Groups look to involve Marietta College students in community

Easton Berry, center, and Stephanie Sydenstricker, left, explain during the campus involvement fair at Marietta College Friday the opportunity to serve local high school students with special needs. (Photo by Janelle Patterson)

MARIETTA — Several local businesses and nonprofits made sure to set up shop on the campus of Marietta College on Friday to recruit returning and new students.

“These students are invaluable to us,” said Glenna Hoff, education director for the Campus Martius and Ohio River museums. “I work around their schedules so that they can get their service hours in, and it’s a lot of fun to get to know them.”

Whether that service opportunity falls in the manual labor category for nonprofits, keeping local museums running behind the scenes or landing a mentorship opportunity with a local business, the campus staff and faculty have also tried to focus this year’s return to campus with a broader picture.

“We hope they will find groups and organizations to connect with beyond the perimeter of Putnam, Seventh, Fourth and Greene,” noted Dean of Students Richard Danford as he helped nonprofits set up tables along the Christy Mall for the fall involvement fair.

Ely Chapman Education Foundation and Papa John’s were both present, offering to interview students for part-time paid work, while programs like Pioneer Pipeline drew the focus of several Mid-Ohio Valley natives as an opportunity to serve.

Glenna Hoff sets up a booth about volunteering at local museums during the Marietta College campus involvement fair Friday. (Photo by Janelle Patterson)

Stephanie Sydenstricker, a junior from Belpre, and Easton Berry, a senior from Ripley, W.Va., explained their draw to the program built for local high school students with special needs.

“This fair gets in the same place as all of the organizations on and off-campus that recruit and lets people outside of our education major know they can work with us and have fun with the teens we love,” said Sydenstricker.

According to Mary Ella Bauer, of Devola, the program currently serves high school students from Marietta, Warren Local, Waterford and Noble Local high schools.

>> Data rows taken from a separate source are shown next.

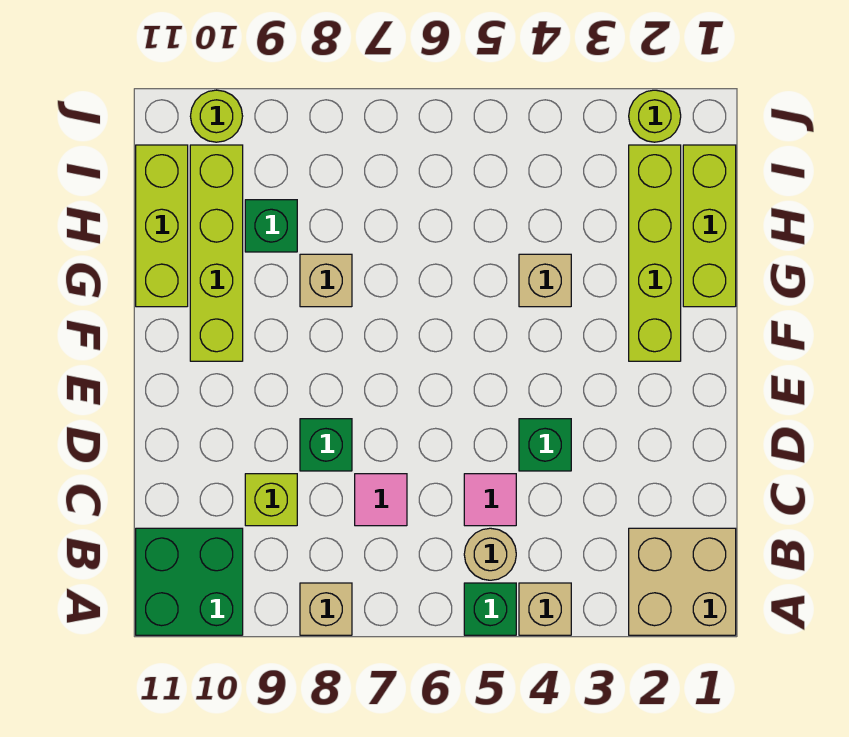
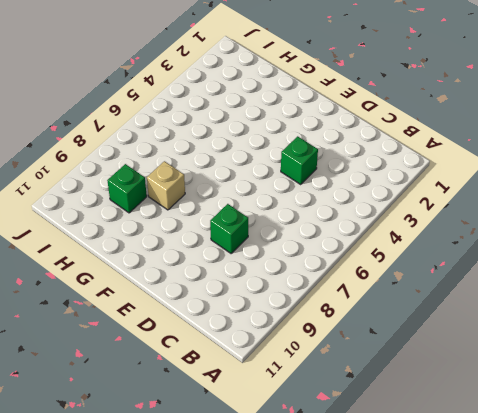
none -> tan 2x2 brick [629,528,736,635]
none -> tan 1x1 brick [519,583,571,635]
none -> green 1x1 brick [464,583,516,635]

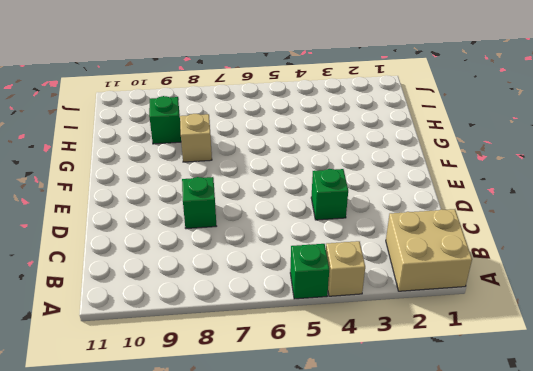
none -> tan 1x1 brick [300,583,352,635]
none -> green 2x2 brick [136,528,243,635]
none -> tan 1x1 round brick [464,528,516,580]

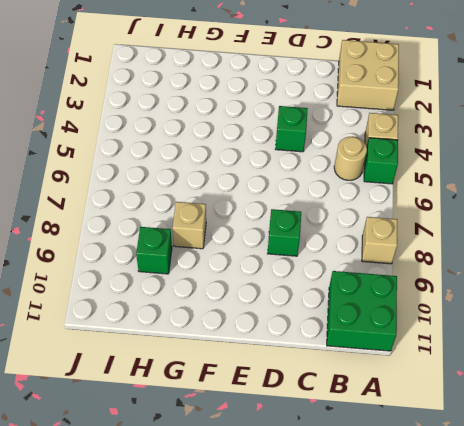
none -> pink 1x1 tile [464,474,516,526]
none -> pink 1x1 tile [355,474,407,526]
none -> lime 1x1 brick [245,474,297,526]

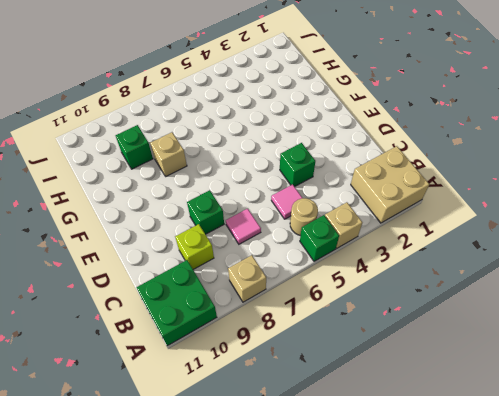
none -> lime 1x4 brick [629,145,681,361]
none -> lime 1x4 brick [190,145,243,361]
none -> lime 1x3 brick [683,145,736,307]

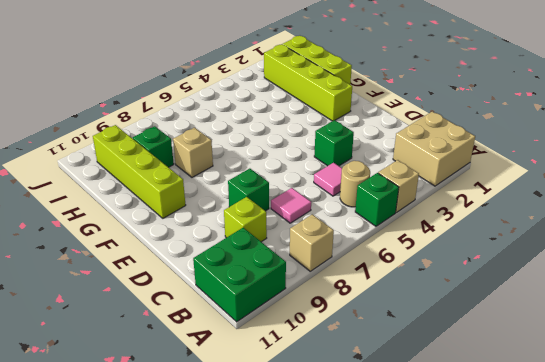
none -> tan 1x1 brick [519,254,571,307]
none -> lime 1x3 brick [136,145,188,307]
none -> lime 1x1 round brick [629,90,681,142]

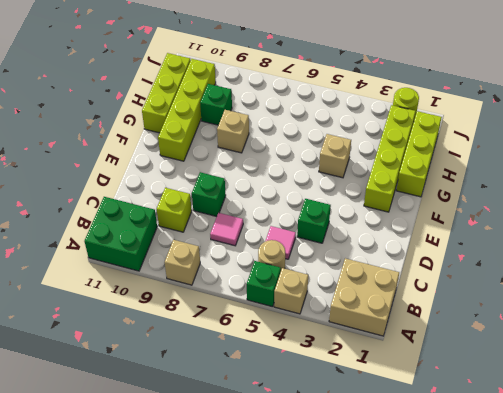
none -> lime 1x1 round brick [190,90,243,142]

And that local impact is why Laci Hashman, 18, and Mackenzie Kelley, 18, of St. Marys, were intrigued by the program, asking what types of activities Pioneer Pipe participates in and hearing feedback about games in the Dyson Baudo Recreation Center.

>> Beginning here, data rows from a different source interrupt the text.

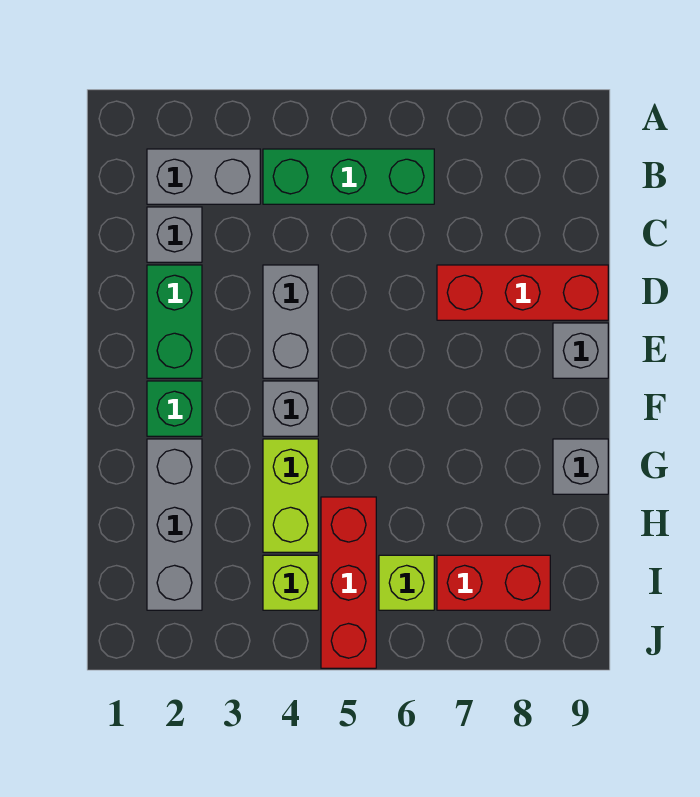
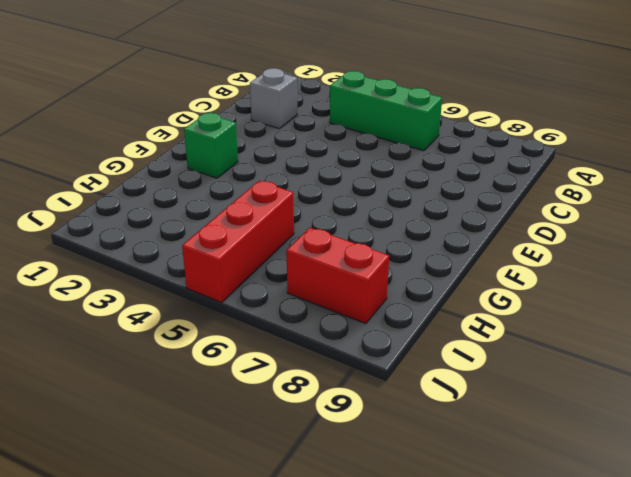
none -> grey 1x2 brick [147,149,260,204]
none -> green 1x2 brick [147,265,202,378]
none -> grey 1x2 brick [263,265,318,378]

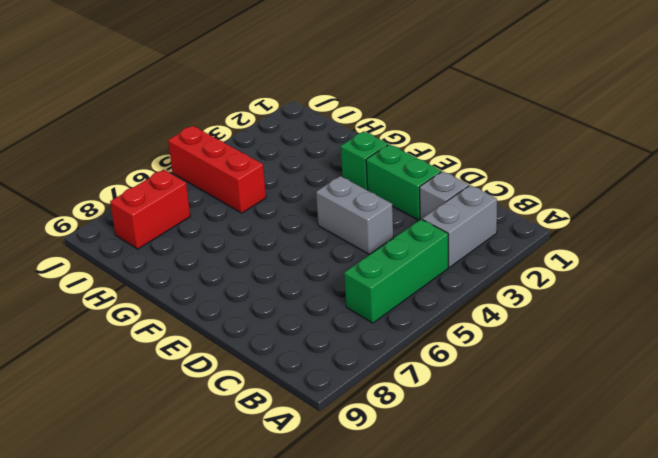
none -> red 1x3 brick [437,265,608,320]
none -> grey 1x1 brick [553,323,608,378]
none -> grey 1x1 brick [263,381,318,436]

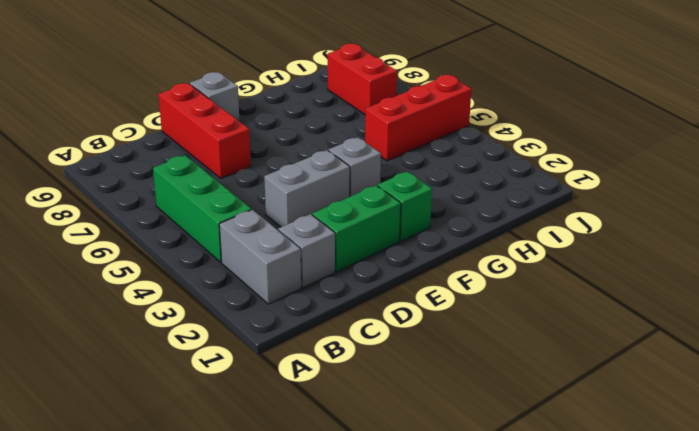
none -> grey 1x3 brick [147,439,202,610]
none -> lime 1x2 brick [263,439,318,552]
none -> grey 1x1 brick [553,439,608,494]

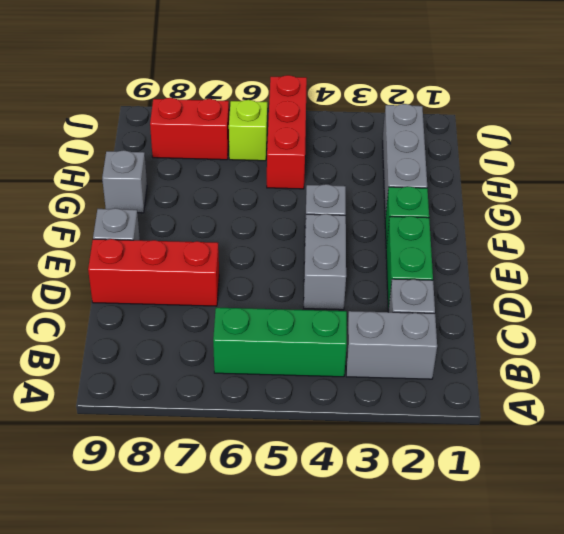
none -> lime 1x2 brick [263,439,318,552]
none -> lime 1x1 brick [263,555,318,610]

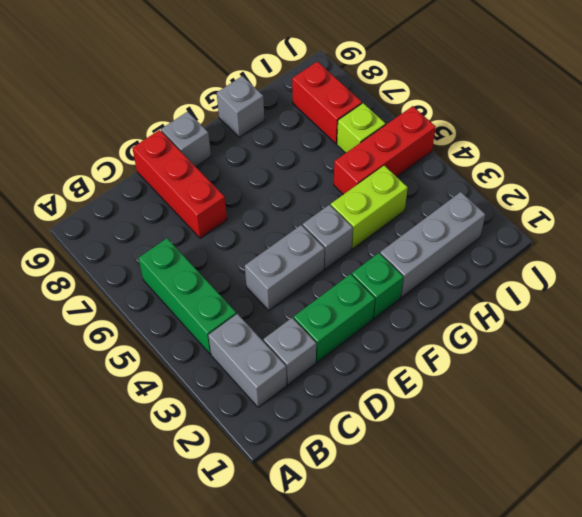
none -> lime 1x1 brick [263,555,318,610]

“I like the idea of helping people, especially locally,” said Kelley, a psychology major.

“And I have a friend who has siblings with special needs so getting to be a part of that here would be rewarding,” added Hashman.

Other rewarding options featured at the fair included Operation Christmas Child through Samaritan’s Purse, Americorps and Health Professionals Affinity Community and the Marietta Area Recreation Center.

“And beginning this year all students are required to complete experiential education outside of the classroom,” explained business professor Jacqueline Khorassani, who was sharing information Friday about the Mid-Ohio Valley Entrepreneurship Expo and the PioPitch program. “That experience can be through community service, through internships and special projects that specifically benefit our community and our local economy.”

Mid-Ohio Valley Players member Jena Blair said she was excited to see the influx of students back to campus.

“We are thrilled when the college kids come back each year and some of their graduates even join our membership for a time and act with us or work with our productions,” said Blair. “Some have come down on the weekends when we hold workdays to help with theatrical lights.”